Saved entries
• • •

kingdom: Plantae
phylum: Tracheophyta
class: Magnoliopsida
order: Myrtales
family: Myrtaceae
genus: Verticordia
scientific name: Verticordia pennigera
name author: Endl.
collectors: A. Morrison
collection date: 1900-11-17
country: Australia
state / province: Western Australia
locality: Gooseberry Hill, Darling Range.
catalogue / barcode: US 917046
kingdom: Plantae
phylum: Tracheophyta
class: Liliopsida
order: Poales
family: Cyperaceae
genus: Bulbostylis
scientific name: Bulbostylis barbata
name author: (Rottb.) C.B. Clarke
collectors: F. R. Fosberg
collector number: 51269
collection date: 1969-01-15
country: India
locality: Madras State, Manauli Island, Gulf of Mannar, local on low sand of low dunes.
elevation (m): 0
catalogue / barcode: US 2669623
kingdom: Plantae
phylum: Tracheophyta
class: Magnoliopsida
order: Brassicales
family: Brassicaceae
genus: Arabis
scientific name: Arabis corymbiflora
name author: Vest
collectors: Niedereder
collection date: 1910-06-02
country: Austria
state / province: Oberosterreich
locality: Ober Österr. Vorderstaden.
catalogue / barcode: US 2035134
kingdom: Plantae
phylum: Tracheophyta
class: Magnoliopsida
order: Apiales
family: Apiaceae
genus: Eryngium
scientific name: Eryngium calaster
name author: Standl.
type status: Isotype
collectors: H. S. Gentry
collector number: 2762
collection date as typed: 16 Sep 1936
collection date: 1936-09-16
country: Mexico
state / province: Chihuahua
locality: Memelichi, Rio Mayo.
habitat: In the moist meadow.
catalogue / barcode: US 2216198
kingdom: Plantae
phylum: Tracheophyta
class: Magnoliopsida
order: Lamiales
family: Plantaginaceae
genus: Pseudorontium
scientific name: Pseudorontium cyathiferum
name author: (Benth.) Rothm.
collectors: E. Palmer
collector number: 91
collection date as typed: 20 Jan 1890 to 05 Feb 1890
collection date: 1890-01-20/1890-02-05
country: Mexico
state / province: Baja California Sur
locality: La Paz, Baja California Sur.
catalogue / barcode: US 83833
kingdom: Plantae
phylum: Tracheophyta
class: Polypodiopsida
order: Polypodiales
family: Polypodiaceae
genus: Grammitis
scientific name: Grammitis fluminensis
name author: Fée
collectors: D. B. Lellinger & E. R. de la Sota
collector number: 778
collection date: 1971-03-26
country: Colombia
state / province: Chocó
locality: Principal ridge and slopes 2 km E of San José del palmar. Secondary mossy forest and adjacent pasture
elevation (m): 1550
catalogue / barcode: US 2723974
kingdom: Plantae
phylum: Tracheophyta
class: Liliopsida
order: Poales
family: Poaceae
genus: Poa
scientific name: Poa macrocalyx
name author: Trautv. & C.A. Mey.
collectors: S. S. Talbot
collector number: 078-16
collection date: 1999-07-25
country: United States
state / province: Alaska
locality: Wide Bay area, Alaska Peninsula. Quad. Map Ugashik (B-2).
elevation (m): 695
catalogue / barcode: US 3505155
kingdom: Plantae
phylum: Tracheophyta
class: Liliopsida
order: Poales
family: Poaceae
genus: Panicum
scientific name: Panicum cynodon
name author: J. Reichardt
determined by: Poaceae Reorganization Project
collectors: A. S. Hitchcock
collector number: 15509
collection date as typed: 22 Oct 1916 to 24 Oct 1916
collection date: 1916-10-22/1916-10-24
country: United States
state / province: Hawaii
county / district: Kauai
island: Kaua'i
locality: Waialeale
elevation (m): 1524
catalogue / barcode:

• • •

PROMPT
Rewrite every line of the records above, changing "catalogue" to "catalog" wherever it occurs and leaving all other text unchanged.

OUTPUT OF THE TASK
kingdom: Plantae
phylum: Tracheophyta
class: Magnoliopsida
order: Myrtales
family: Myrtaceae
genus: Verticordia
scientific name: Verticordia pennigera
name author: Endl.
collectors: A. Morrison
collection date: 1900-11-17
country: Australia
state / province: Western Australia
locality: Gooseberry Hill, Darling Range.
catalog / barcode: US 917046
kingdom: Plantae
phylum: Tracheophyta
class: Liliopsida
order: Poales
family: Cyperaceae
genus: Bulbostylis
scientific name: Bulbostylis barbata
name author: (Rottb.) C.B. Clarke
collectors: F. R. Fosberg
collector number: 51269
collection date: 1969-01-15
country: India
locality: Madras State, Manauli Island, Gulf of Mannar, local on low sand of low dunes.
elevation (m): 0
catalog / barcode: US 2669623
kingdom: Plantae
phylum: Tracheophyta
class: Magnoliopsida
order: Brassicales
family: Brassicaceae
genus: Arabis
scientific name: Arabis corymbiflora
name author: Vest
collectors: Niedereder
collection date: 1910-06-02
country: Austria
state / province: Oberosterreich
locality: Ober Österr. Vorderstaden.
catalog / barcode: US 2035134
kingdom: Plantae
phylum: Tracheophyta
class: Magnoliopsida
order: Apiales
family: Apiaceae
genus: Eryngium
scientific name: Eryngium calaster
name author: Standl.
type status: Isotype
collectors: H. S. Gentry
collector number: 2762
collection date as typed: 16 Sep 1936
collection date: 1936-09-16
country: Mexico
state / province: Chihuahua
locality: Memelichi, Rio Mayo.
habitat: In the moist meadow.
catalog / barcode: US 2216198
kingdom: Plantae
phylum: Tracheophyta
class: Magnoliopsida
order: Lamiales
family: Plantaginaceae
genus: Pseudorontium
scientific name: Pseudorontium cyathiferum
name author: (Benth.) Rothm.
collectors: E. Palmer
collector number: 91
collection date as typed: 20 Jan 1890 to 05 Feb 1890
collection date: 1890-01-20/1890-02-05
country: Mexico
state / province: Baja California Sur
locality: La Paz, Baja California Sur.
catalog / barcode: US 83833
kingdom: Plantae
phylum: Tracheophyta
class: Polypodiopsida
order: Polypodiales
family: Polypodiaceae
genus: Grammitis
scientific name: Grammitis fluminensis
name author: Fée
collectors: D. B. Lellinger & E. R. de la Sota
collector number: 778
collection date: 1971-03-26
country: Colombia
state / province: Chocó
locality: Principal ridge and slopes 2 km E of San José del palmar. Secondary mossy forest and adjacent pasture
elevation (m): 1550
catalog / barcode: US 2723974
kingdom: Plantae
phylum: Tracheophyta
class: Liliopsida
order: Poales
family: Poaceae
genus: Poa
scientific name: Poa macrocalyx
name author: Trautv. & C.A. Mey.
collectors: S. S. Talbot
collector number: 078-16
collection date: 1999-07-25
country: United States
state / province: Alaska
locality: Wide Bay area, Alaska Peninsula. Quad. Map Ugashik (B-2).
elevation (m): 695
catalog / barcode: US 3505155
kingdom: Plantae
phylum: Tracheophyta
class: Liliopsida
order: Poales
family: Poaceae
genus: Panicum
scientific name: Panicum cynodon
name author: J. Reichardt
determined by: Poaceae Reorganization Project
collectors: A. S. Hitchcock
collector number: 15509
collection date as typed: 22 Oct 1916 to 24 Oct 1916
collection date: 1916-10-22/1916-10-24
country: United States
state / province: Hawaii
county / district: Kauai
island: Kaua'i
locality: Waialeale
elevation (m): 1524
catalog / barcode:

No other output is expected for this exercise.